--- Source document ---

Cride5 08-15-2007 05:22 AM

Kay, after a bit of messing about I've found some great patches for gnome-mag, which I'm assuming will be packaged in the latest version at some point. In the mean time, download the sources for gnome-mag 0.14.4 and go here for the relevant patches:

(1) To enable gnome-mag to invert the screen, with zoom-factor 1 and no mouse follow:
http://bugzilla.gnome.org/show_bug.cgi?id=422347

(2) To enable control over the crosshair:
http://bugzilla.gnome.org/show_bug.cgi?id=465120

Assuming you have the right dependencies installed on your system you can then do:
Code:

$ cd dir_with_sources
$ ./configure
$ patch -p0 <patch_file
$ make
$ sudo make install

If that all goes well you can build an easy-to-use screen inversion script with the following

Code:

#!/bin/sh
if echo "`pstree`" | grep -q "magnifier"
then
        killall -9 magnifier
else
        magnifier -fiz 1 &
fi

And hay presto - I can invert my screen at the touch of a button! :D

anarkhos 09-27-2009 04:39 PM

Quote:

And hay presto - I can invert my screen at the touch of a button! :D

Nice trick, it works almost perfectly. The one problem is the mouse-trail latency. I tried playing with the mouse-latency option, and didn't have any luck. Has anyone else got the mouse to work well with magnifier?

lumak 09-27-2009 06:01 PM

The problem with dark themes is generally websites that like to change the color of text when you type into a text box. But they don't bother to change the background. Then you end up trying to read something like darkblue on a gray background which is even harder on the eyes.

Fortunately, there is a firefox add-on called stylistic. It lets you set up global CSS definitions to override a web-page's theme. It may take some time to track down all the annoyances such as buttons or other objects defined in different ways, but at least you will be able to use a dark theme. The only problem is with the 'browse' button. This is a special button that firefox doesn't like to set any settings for.

BrainReaper 11-15-2009 04:22 AM

Quote:

Originally Posted by Cride5 (Post 2837273)
Code:

magnifier --zoom-factor=1 --source-display=:0 -mfi
...its a bit messy, as the screen moves around and there is a giant crosshair in the way.

Does anyone have a better solution?

Just don't set the -m option and screen will keep fixed to upper left corner. -z 1 option ensures this is not a problem.

Code:

magnifier -z 1 -fi
This is what finally worked on my computer, thought it is a bit inefficient and slow. Hope it works for you too.

--- Supplied data ---

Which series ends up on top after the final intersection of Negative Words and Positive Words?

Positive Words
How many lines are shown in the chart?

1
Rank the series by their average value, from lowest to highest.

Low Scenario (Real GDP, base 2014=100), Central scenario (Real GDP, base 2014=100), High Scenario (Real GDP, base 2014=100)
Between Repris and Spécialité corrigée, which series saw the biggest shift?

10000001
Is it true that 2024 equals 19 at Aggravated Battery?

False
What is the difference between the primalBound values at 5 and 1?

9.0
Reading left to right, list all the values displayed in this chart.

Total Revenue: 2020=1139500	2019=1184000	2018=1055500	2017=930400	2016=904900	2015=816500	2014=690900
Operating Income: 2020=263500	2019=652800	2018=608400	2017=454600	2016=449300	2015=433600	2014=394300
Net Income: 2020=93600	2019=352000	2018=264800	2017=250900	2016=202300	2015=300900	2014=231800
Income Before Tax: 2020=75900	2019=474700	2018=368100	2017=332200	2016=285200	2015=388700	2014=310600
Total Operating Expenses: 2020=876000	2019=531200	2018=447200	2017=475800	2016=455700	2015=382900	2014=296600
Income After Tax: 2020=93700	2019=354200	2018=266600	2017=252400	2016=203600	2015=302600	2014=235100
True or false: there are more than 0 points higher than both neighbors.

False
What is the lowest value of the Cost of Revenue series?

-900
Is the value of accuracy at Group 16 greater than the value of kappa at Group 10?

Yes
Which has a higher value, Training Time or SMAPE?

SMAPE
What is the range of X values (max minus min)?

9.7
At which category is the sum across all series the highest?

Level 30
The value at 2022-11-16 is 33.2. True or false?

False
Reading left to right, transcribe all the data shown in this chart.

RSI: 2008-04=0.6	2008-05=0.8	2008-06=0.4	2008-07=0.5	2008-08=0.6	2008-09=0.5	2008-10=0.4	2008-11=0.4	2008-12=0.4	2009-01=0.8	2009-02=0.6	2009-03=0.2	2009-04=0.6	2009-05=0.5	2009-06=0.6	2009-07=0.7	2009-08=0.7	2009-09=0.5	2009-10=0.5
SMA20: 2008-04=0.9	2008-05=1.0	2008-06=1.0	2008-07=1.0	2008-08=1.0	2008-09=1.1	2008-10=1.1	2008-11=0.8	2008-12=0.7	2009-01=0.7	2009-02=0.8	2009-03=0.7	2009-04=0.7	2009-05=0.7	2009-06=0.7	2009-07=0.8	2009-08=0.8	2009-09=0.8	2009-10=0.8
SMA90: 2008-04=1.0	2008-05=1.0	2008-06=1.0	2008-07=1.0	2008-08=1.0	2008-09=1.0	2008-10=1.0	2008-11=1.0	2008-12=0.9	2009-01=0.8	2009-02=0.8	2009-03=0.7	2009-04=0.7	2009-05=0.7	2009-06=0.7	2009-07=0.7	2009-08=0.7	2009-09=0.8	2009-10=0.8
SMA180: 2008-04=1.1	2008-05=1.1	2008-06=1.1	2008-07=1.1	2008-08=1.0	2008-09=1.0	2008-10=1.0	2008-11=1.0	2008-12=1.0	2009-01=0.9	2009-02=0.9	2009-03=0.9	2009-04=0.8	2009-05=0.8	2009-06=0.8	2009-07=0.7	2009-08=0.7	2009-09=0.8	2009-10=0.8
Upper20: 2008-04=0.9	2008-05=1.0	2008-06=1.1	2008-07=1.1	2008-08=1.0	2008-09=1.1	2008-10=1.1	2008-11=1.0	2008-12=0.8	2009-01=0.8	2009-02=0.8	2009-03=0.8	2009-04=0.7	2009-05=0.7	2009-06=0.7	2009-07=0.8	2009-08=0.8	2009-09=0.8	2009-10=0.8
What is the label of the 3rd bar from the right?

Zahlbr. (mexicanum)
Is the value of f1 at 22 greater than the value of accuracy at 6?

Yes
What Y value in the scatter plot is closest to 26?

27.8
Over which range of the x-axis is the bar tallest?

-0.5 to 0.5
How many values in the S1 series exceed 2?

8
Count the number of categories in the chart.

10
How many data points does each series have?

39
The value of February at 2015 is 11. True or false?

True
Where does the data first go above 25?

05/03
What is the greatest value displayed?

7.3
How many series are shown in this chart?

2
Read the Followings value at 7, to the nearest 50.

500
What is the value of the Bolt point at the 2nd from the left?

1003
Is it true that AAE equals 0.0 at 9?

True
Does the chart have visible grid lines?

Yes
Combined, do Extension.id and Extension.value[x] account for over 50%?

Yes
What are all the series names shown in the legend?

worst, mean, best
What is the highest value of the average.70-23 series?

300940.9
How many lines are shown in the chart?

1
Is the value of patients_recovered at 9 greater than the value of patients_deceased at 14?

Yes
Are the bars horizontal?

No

---

Continue the forum thread about inverting the screen with gnome-mag, which appears before the listing, starting right after its last post.

» Exercise answer:
fault 04-13-2010 07:32 AM

I came here because i was looking for a simple solution to get an inverted X on the fly.

I found an easier solution for this elsewhere. Reference

Code:

/usr/bin/xcalib -invert -alter
if u dont find the tool in ur reps, the project page can be found on sourceforge. They also have prebuilt binaries for linux.

szilagyi 04-12-2011 01:15 PM

Thank you, fault! I have had the same question as Cride5 since having to use Firefox and Thunderbird daily, and also wondered, where is something like the Mac Invert Colors toggle? My eyes love you. (Actually, I had also been customizing themes in Gnome and Firefox, setting colors also in Thunderbird, installing Firefox add-ons like NoSquint, etc. So, my eyes were mostly OK, but it was a huge waste of time and an uphill battle.)

As search engine fodder, if anyone else is frustrated by Thunderbird's HTML rendering colors (similar black-on-white, hard-to-change situation), or, as others have mentioned here, the difficulty of getting some web sites to display readably, xcalib -i -a is a good solution. This is how you avoid fighting the entire world's default color scheme in every application and every web site. This is turning the right knob in the right place.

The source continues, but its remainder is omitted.